## ACTION ITEM
Could you retype only the lines from the one containing "text: розпочинається ->" through the final line of the entries, both included, skipping any images?

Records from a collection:
■ ■ ■
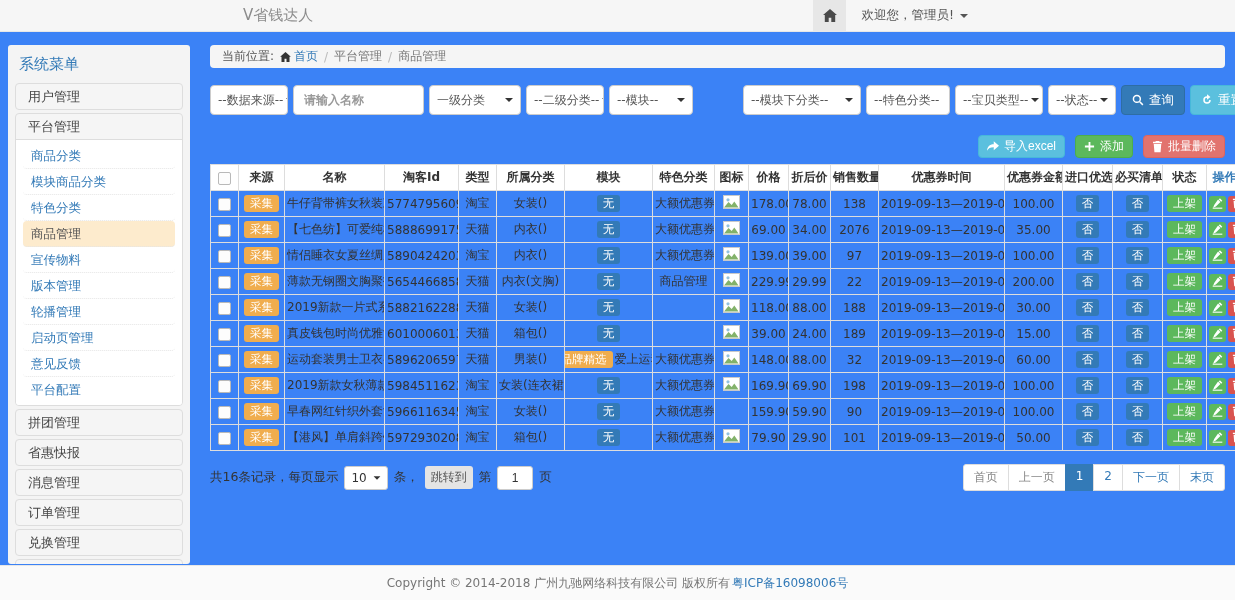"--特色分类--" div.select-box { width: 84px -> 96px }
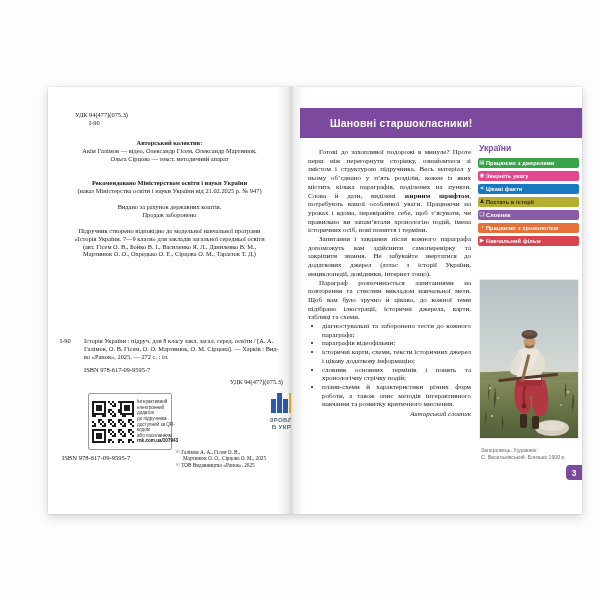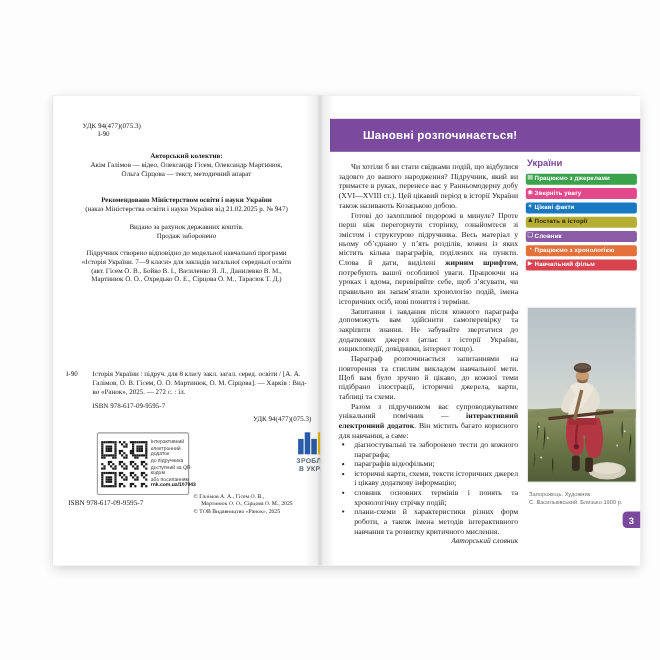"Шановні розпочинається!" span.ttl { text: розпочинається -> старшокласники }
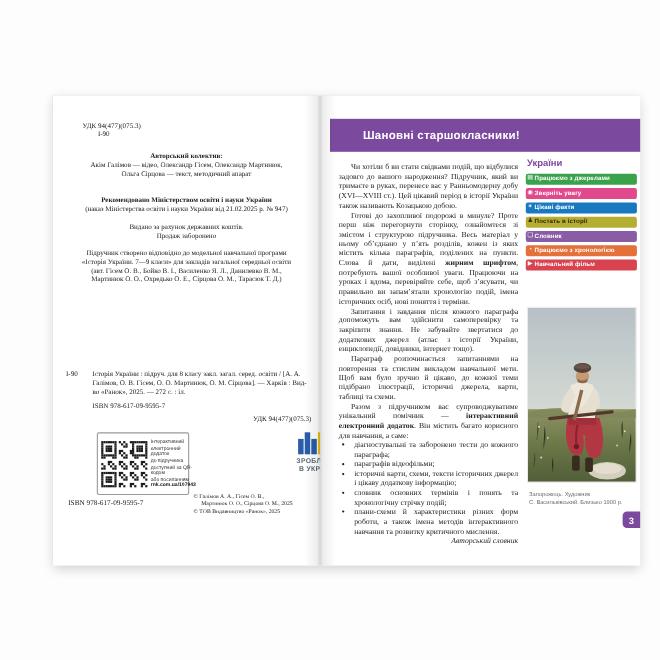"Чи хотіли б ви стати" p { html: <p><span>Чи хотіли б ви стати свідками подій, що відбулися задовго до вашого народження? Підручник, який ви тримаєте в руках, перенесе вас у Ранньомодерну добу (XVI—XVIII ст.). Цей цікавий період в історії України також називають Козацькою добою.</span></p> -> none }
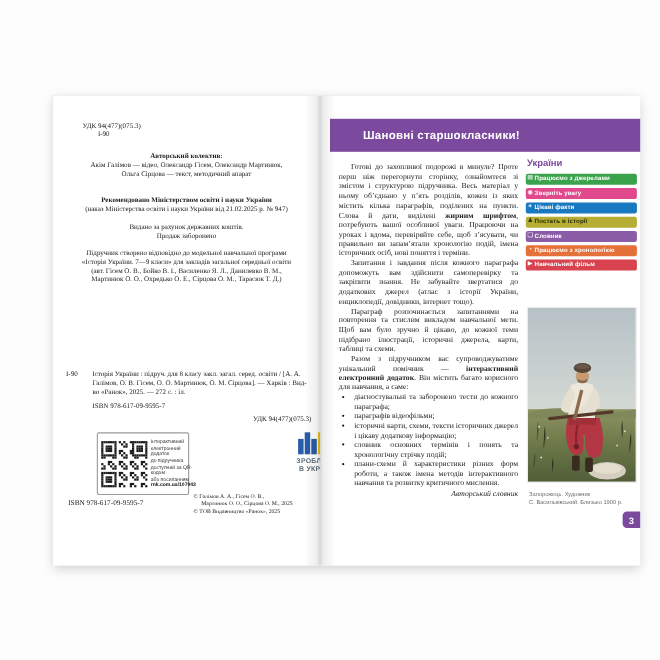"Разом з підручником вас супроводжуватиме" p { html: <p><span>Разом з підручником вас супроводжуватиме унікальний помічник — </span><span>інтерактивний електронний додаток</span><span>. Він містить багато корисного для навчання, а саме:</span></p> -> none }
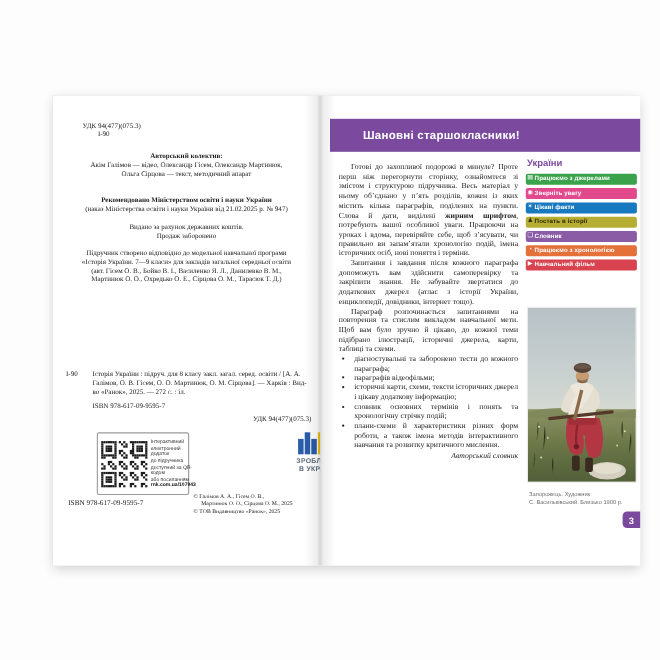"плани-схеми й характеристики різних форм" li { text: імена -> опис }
■ ■ ■
## EXPECTED ANSWER
"Шановні розпочинається!" span.ttl { text: розпочинається -> старшокласники }
"Чи хотіли б ви стати" p { html: <p><span>Чи хотіли б ви стати свідками подій, що відбулися задовго до вашого народження? Підручник, який ви тримаєте в руках, перенесе вас у Ранньомодерну добу (XVI—XVIII ст.). Цей цікавий період в історії України також називають Козацькою добою.</span></p> -> none }
"Разом з підручником вас супроводжуватиме" p { html: <p><span>Разом з підручником вас супроводжуватиме унікальний помічник — </span><span>інтерактивний електронний додаток</span><span>. Він містить багато корисного для навчання, а саме:</span></p> -> none }
"плани-схеми й характеристики різних форм" li { text: імена -> опис }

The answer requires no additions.